1:30 p.m.: Taking a shower now doesn’t seem very probable, because you’ve ran out of fresh clothes. In fact, the chair you pile your dirty laundry on has started to look like another person. A roommate! If only it would split the rent. Anyway, you need these clothes nice and done. This washing machine can take two loads, right?
2:00 p.m.: WHY IS THE WASHING MACHINE SCREAMING?
2:30 p.m.: You’re late for your afternoon class, but f*** that. You just shut off the fire alarm, the fuse box switch for the washing machine, and the calm collected voice in the back of your head that keeps you together. The super said he’ll come look at the washing machine on Monday. Monday! And is it your imagination, or is the burnt-smelling air making you itch?
3 p.m.: You’re in class, finally. You don’t really understand what’s going on, but you know Dan, and he always knows what’s up. You just hope he doesn’t still hate you from that time you talked about his ugly presentation behind his back and, unfortunately, in front of his face.
4:30 p.m.: You’re in your bathroom, hand-washing your clothes in big murky buckets. You’re subscribing to a lifestyle from a different time period, all right. It’s just not of a Victorian scholar. It’s of a medieval washerwoman.
6 p.m.: You’re at the supermarket, dutifully adulting. It has been a hard and long day, but that’s no reason to feel defeated, right? Look, you even bought a vegetable!
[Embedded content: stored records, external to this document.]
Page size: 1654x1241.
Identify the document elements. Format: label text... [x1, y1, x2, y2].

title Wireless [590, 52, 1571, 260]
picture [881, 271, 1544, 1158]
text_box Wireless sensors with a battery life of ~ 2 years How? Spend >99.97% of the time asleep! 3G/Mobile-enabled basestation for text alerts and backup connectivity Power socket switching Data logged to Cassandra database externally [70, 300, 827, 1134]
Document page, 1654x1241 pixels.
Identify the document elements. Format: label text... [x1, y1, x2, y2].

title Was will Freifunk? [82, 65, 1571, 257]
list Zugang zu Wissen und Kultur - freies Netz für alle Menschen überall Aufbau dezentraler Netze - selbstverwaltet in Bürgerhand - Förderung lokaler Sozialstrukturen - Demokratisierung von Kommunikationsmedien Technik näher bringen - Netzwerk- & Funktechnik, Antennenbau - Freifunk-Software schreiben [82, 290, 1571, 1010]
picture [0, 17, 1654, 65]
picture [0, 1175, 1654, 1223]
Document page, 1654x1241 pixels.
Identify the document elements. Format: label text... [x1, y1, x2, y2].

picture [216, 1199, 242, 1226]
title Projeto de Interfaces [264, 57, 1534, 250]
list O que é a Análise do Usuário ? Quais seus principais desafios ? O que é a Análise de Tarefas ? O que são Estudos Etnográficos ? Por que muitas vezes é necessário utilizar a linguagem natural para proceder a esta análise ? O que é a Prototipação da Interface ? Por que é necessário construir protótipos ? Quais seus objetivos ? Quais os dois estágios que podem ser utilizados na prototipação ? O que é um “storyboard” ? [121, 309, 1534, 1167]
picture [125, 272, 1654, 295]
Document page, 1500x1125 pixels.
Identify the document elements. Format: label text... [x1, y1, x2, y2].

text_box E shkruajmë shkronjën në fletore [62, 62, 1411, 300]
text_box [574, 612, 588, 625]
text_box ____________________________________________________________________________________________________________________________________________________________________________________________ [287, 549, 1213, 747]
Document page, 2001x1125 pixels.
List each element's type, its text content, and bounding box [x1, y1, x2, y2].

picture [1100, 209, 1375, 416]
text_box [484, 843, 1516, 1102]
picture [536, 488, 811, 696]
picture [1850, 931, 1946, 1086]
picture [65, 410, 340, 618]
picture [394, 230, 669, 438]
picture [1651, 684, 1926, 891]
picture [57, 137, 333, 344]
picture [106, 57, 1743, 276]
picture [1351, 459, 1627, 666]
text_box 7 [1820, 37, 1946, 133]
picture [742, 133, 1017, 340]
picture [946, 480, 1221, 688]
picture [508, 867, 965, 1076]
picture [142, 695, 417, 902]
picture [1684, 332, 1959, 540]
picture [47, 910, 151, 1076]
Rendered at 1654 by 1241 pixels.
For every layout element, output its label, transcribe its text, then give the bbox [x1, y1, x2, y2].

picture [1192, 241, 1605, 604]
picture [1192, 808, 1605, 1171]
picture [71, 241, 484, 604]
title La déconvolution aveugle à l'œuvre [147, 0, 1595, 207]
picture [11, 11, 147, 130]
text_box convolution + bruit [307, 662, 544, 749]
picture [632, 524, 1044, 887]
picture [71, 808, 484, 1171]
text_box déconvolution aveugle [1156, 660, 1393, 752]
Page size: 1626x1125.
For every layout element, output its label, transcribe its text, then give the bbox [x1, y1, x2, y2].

7 p.m.: Oh, who are you kidding — you’re not going to cook. The vegetable from last week has withered, intact, in the fridge. You deserve a pizza. A big, garlic-bread-crusted, cheesy, greasy pizza.
9 p.m.: Oh, hi, Mom! I’m just doing homework. No, it’s not hard. School’s actually really easy. Yeah, it’s all going really well. Yeah, I had dinner. It’s, um, artisanal bread with grilled chicken and a side of … cheese. Anyway, how’s it going back home?